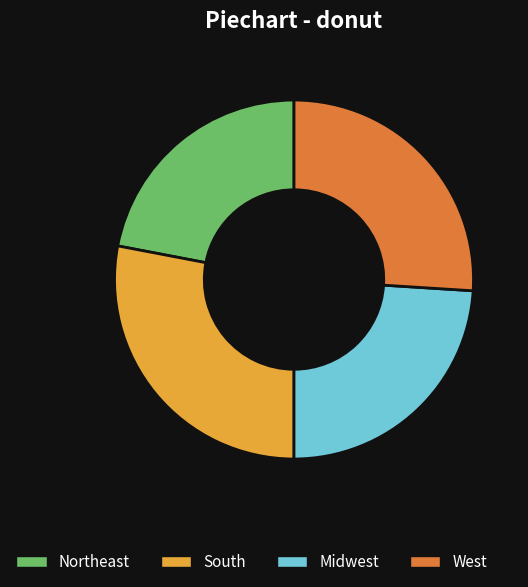

Does any single category account for the majority?

No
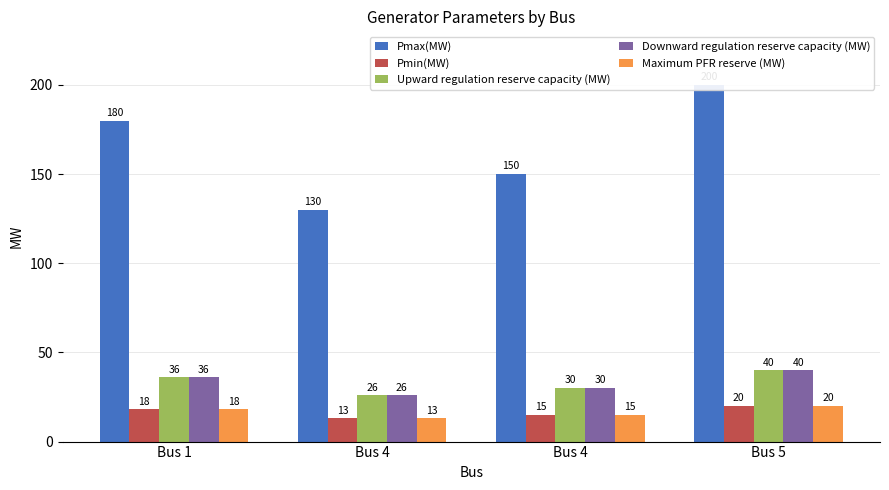

Does the chart contain stacked bars?

No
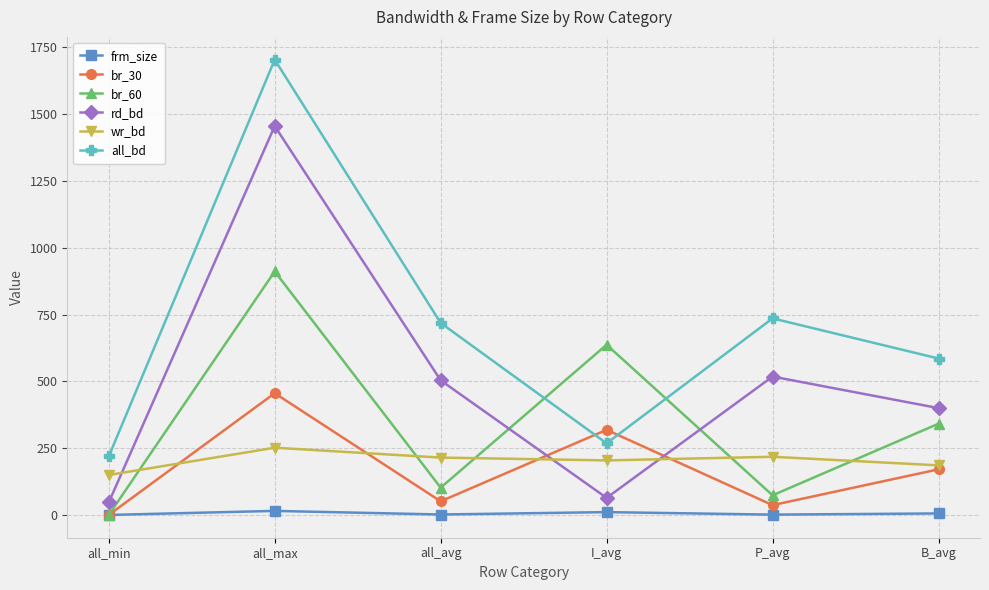

The value of all_bd at all_max is 1704.3. True or false?

True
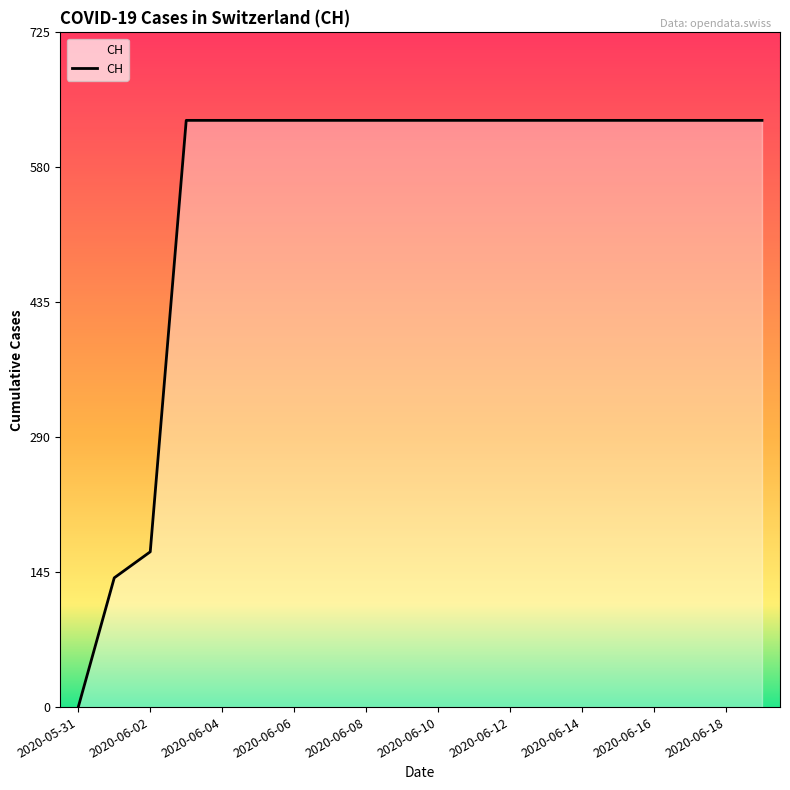

What is the difference between the maximum and minimum values?

631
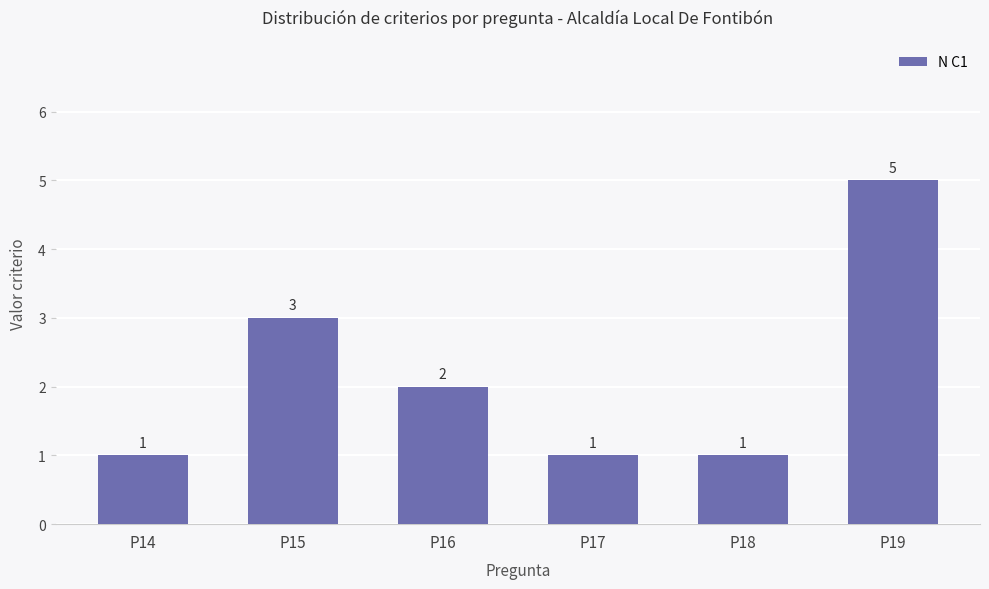

What is the maximum value shown in the chart?

5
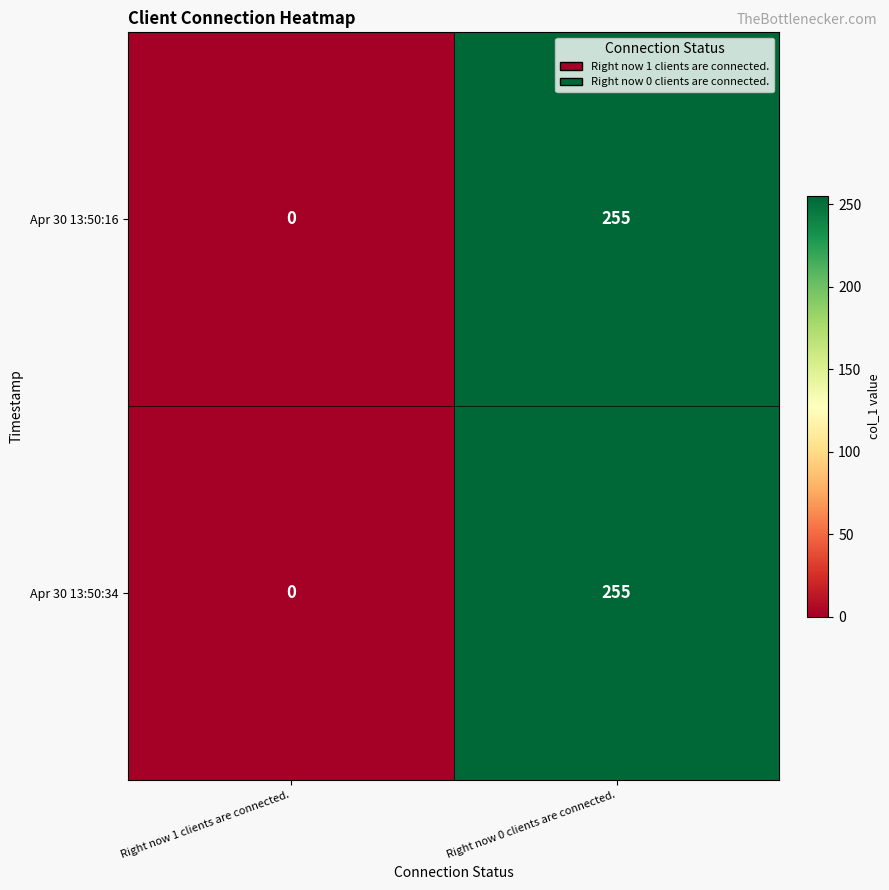

List the labels in order of Apr 30 13:50:16 value, smallest first.

Right now 1 clients are connected., Right now 0 clients are connected.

## Your goal
Rewrite all of the material above, swapping every "chart" for "graph" and leaving everything else unchanged. Leave the pictures out of your answer.

## Completed exercise
Does any single category account for the majority?

No

Does the graph contain stacked bars?

No

The value of all_bd at all_max is 1704.3. True or false?

True

What is the difference between the maximum and minimum values?

631

What is the maximum value shown in the graph?

5

List the labels in order of Apr 30 13:50:16 value, smallest first.

Right now 1 clients are connected., Right now 0 clients are connected.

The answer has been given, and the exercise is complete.